“你如今搞得自己这副模样,可值得?”天帝晚洛霖一步到了花界,却直等到水神离去方才现身。
梓芬强打精神想要直起身来,可还未离开书案,身子便又软了下去,“你...自是不会明白,为心爱之人...做任何事,都不必问值不值得,”说到此处,她不得不停下来深深喘了几口气,“为了洛霖,哪怕再死一次我都不会皱一下眉头。”
“我不明白?你现在所承受的痛苦,我宁愿全部由我来受。”天帝只觉得她的话锋利如剑,直刺的他体无完肤。
“太微,如今...你已知道我对洛霖的...心意,我们曾经的过往...你也该放下了。”一句话讲的断断续续,梓芬实在是苦不堪言。
天帝不答,只是行至梓芬身侧,以自身灵力强渡于她,“没用的,十日期满...我自会没事。”梓芬不想要天帝的灵力,但现在却无力拒绝。
约摸过了一炷香的功夫,天帝额上沁出汗珠方才罢手道,“此乃玄蛇元丹反噬之果,别无他法可解,唯有靠你自己撑过这反噬之期。只是你眼下重伤未愈,灵力又受损严重,就像临冬的秋菊,毫无御寒的能力。我渡灵力于你,是为了当你蚀骨之痛发作时,可稍作抵御,少受一点折磨。”
梓芬勉强抬起头来,“我好之后,必会还你。”
“只要你能好起来,我便等着。”太微神情落寞沮丧,却仍不失天帝威严,语声中又极尽温柔关切,当真是矛盾至极。
洛霖这边刚出了百花宫,便见到牡丹芳主,“水神仙上这便去了吗?”
“梓芬乏了,我明日再来。
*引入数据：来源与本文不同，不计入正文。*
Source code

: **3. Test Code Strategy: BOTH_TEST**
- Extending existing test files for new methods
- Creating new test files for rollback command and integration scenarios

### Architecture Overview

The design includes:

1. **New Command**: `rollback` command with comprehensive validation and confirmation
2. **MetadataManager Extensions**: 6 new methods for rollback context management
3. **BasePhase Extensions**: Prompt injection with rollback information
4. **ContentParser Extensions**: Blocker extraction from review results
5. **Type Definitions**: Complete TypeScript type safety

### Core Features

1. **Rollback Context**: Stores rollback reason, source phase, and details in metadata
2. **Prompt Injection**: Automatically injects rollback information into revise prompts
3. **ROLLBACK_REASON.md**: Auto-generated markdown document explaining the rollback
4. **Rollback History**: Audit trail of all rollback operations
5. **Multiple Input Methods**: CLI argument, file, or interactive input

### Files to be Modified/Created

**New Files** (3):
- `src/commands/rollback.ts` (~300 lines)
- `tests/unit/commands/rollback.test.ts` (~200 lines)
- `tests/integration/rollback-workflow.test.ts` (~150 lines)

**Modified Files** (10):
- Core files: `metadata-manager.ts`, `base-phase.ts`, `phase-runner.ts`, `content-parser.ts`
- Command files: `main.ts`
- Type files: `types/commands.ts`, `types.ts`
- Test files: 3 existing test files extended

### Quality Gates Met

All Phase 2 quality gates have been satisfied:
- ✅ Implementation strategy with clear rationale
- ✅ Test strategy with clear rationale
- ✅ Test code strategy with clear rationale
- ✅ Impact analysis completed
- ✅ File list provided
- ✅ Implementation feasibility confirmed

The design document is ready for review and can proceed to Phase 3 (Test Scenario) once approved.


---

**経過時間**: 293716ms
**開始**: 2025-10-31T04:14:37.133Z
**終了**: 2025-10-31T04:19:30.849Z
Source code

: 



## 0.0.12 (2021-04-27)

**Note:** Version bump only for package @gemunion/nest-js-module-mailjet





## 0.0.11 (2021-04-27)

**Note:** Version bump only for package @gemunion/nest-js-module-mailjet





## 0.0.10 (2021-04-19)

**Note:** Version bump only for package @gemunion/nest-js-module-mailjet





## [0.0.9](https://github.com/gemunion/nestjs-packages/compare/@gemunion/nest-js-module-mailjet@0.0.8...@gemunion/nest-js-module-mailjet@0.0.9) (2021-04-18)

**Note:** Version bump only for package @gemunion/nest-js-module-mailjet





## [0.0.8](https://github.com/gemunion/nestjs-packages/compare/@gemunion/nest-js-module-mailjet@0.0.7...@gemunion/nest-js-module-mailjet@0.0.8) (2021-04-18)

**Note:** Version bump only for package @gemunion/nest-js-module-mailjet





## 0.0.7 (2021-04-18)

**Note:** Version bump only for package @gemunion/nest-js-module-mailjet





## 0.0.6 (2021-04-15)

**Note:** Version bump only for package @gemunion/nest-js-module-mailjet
”洛霖看到牡丹手中的方鼎问道,“这是何物?”
“这便是魔界的三大魔器之一——伏王鼎,如今炼化已毕,主上特让我去归还。”
“即如此,把这伏王鼎给我,我去还吧。魔界那边我也需再去善后干净,况且梓芬为救我消耗太多修为,有你在她身边我也可放心一些。”洛霖心里忐忑,却又说不出原因。
“即如此就麻烦水神仙上了。”牡丹说着把手中的伏王鼎交于水神。
固城王一看水神到来,立即堆笑相应,“看水神风采奕奕,想来定是无事了。”
“这还要多谢固城王将宝物借出,这才解了我的毒,今日特来还鼎。”水神翩翩君子,自是不会与他计较当日之事,只是拱手奉上伏王鼎。
“小王只不过略尽绵薄之力,要说真正救了水神的,非花神莫属。”固城王别有心机地重提此事。
“花神此番为了救我确实耗费不少灵力修为。”洛霖心中自是感动。
“水神如此说,莫非是还不知道?”固城王故作惊奇地问。
“不知固城王此言何意?”洛霖心下疑窦丛生,自是不能不问。
固城王当然不会放过这个让水神与天帝生出嫌隙的机会,当即把那日的事情清清楚楚明明白白地从头细细讲了一遍,对于花神所受的反噬之苦自然是浓墨重彩的详加描述,只听得洛霖头上的冷汗涔涔而落。
“她此番竟为我受此折磨。”洛霖心疼怜惜之情尽浮于面上,固城王眼看目的达到,心中自是狂喜。
“那蚀骨之痛如何才能消除?”水神佯装镇定地问。
“无计可施,花神只要挨过十日自会痊愈。”固城王无可奈何的负手而立。
水神当下再不言语,转身而去,只听固城王在后说道,“现在天色已晚,水神仙上何不在此留宿一夜,明日再行离去不迟。”